私は今まで、「地方都市最強説」という説を提唱していた。

それは、地方都市(ここでは、札幌や仙台、名古屋、大阪、広島、福岡など、各地方の中心都市を指す)に住むことが、首都圏に住む場合よりも合理的であるという話である。

その理由として主に私が考えていたのが、

物価(特に家賃)が安い

②首都圏には劣るが、地方都市でも生活・娯楽に支障がない

「リモートワーク」が普及しつつあり、東京でしかできない仕事が少なくなっている

以上の3つだ。他にも挙げれば多数浮かび上がるが、きりがないので3つだけとする。

地方出身(県庁所在地にも満たない田舎)で、これまで数年間首都圏に暮らしてきた私は、「東京が第一」「田舎から出るならとりあえず東京」という考え方に疑問を抱いていた。

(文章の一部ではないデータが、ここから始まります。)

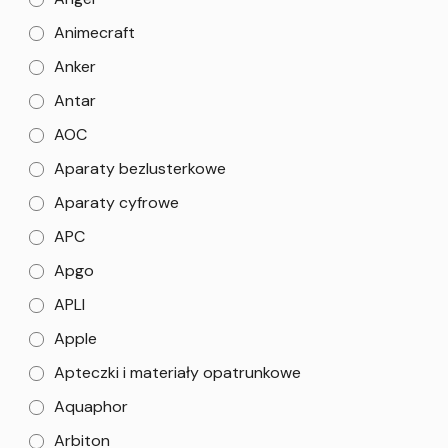
Animecraft
Anker
Antar
AOC
Aparaty bezlusterkowe
Aparaty cyfrowe
APC
Apgo
APLI
Apple
Apteczki i materiały opatrunkowe
Aquaphor
Arbiton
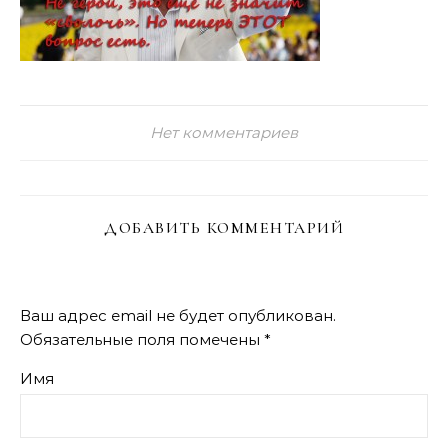
Нет комментариев
ДОБАВИТЬ КОММЕНТАРИЙ
Ваш адрес email не будет опубликован.
Обязательные поля помечены
*
Имя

高度経済成長期ならともかく、成長が止まり、豊かさを享受することも難しくなっている中、東京にこだわる必要はないのではないか

かといって、生活に車が必要だったり、娯楽がほとんどないところは不便だ。

なら、間を取って「地方都市」に住めば良いじゃないか!というのが私の「地方都市最強説」の始まりである。

住んで分かった「地方都市最強説」の矛盾点

それ以来、私は「東京にこだわるのは時代遅れ」「地方都市で身の丈に合った暮らしをするのが最善策」と信じて疑わなかった。

確かにこれらは正しい部分もあるだろうが、今年春から実際に地方都市(札幌)に住んでみてわかったことがある。

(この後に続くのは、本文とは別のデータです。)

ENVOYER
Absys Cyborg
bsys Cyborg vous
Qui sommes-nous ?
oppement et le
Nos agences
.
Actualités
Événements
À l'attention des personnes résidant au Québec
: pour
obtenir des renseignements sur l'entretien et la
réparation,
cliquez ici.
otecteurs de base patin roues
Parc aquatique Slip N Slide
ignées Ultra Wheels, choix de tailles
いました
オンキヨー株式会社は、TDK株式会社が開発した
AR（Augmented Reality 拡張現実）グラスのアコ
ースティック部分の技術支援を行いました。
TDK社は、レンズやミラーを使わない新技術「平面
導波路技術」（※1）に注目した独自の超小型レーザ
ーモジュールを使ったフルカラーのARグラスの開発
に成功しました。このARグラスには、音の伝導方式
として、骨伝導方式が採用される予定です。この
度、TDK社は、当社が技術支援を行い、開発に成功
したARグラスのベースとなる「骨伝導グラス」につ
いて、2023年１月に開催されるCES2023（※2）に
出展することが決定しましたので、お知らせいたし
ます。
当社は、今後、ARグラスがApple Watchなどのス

それは、「地方都市最強説」は理屈では成り立つかもしれないが、感情論的には成り立たないかもしれないということである。

感情論的に成り立たないということについて、もう少し掘り下げて説明したい。

まず前提として、居住する地方都市は、自分が今まで住んだことがない都市、あるいは地方であるとしておきたい。

つまり、例えば東北出身の人なら、仙台ではなく、名古屋や福岡など、今まで縁がなかった地域に住むということ。

ではなぜこんな前提条件を付けるのかというと、それが「感情」に大きな影響を与えるからである。

私たちはしばしば、「日本は単一民族国家」であり、「日本人は北から南まで同じ」と考えがちだが、実際は少し違うと思う

確かに国家や国籍、使用している言語は同じかもしれないが、そこにある文化や、人々の考え方、行動様式などは、地域によってかなり違いがあるはずだ。

そしてそのような違いは、首都圏では発生しづらい。首都圏は各地方から人が集まり、「人種のるつぼ」と化していて、個性が強調されづらいからである。角が取れているとでも言うべきか。

地域ごとに違う文化や行動様式などは、肯定的な文脈で語られることがほとんどだろうから、あまり意識することは少ないかもしれない。

ただ、今まで縁がなかった地方にいきなりやってきた人からすると、それは時として「奇怪」なものだったり、「不愉快」に思う材料になったりする。

そうしたことが派生して、感情に悪影響が生じ、酷い場合には地元民が嫌いになって社会から孤立したり、精神的に不安定になったりしてしまうのである。

私が今年春から住んでいる札幌を例に挙げてみる。

札幌では、スピードを出して車を運転したり、地下鉄で混んでいてもドア横に立っている人が普通にいたりと、車の運転や公共交通における行動様式が本州のそれとは異なっている

初めは正直不快感を覚えたり、怒りを感じたりしていたが、冷静になって考えると、札幌の地元民には悪気はないのである。それが当たり前と考えてそうした行動を取っている。つまり、それは札幌における「文化」なのだ

そうした文化は、当然首都圏にはないが、現に札幌にはある。

それを受け入れることができないと、いくら理論的には地方都市生活が合理的であろうとも、心身ともに健康に生きて行くことは難しいだろう。

こうして私は、「地方都市最強説」を揺らがしかねない矛盾点を自らの体験を通して見つけたというわけだ。今後も地方都市生活が果たして本当に合理的なのか、考えていきたいと思う。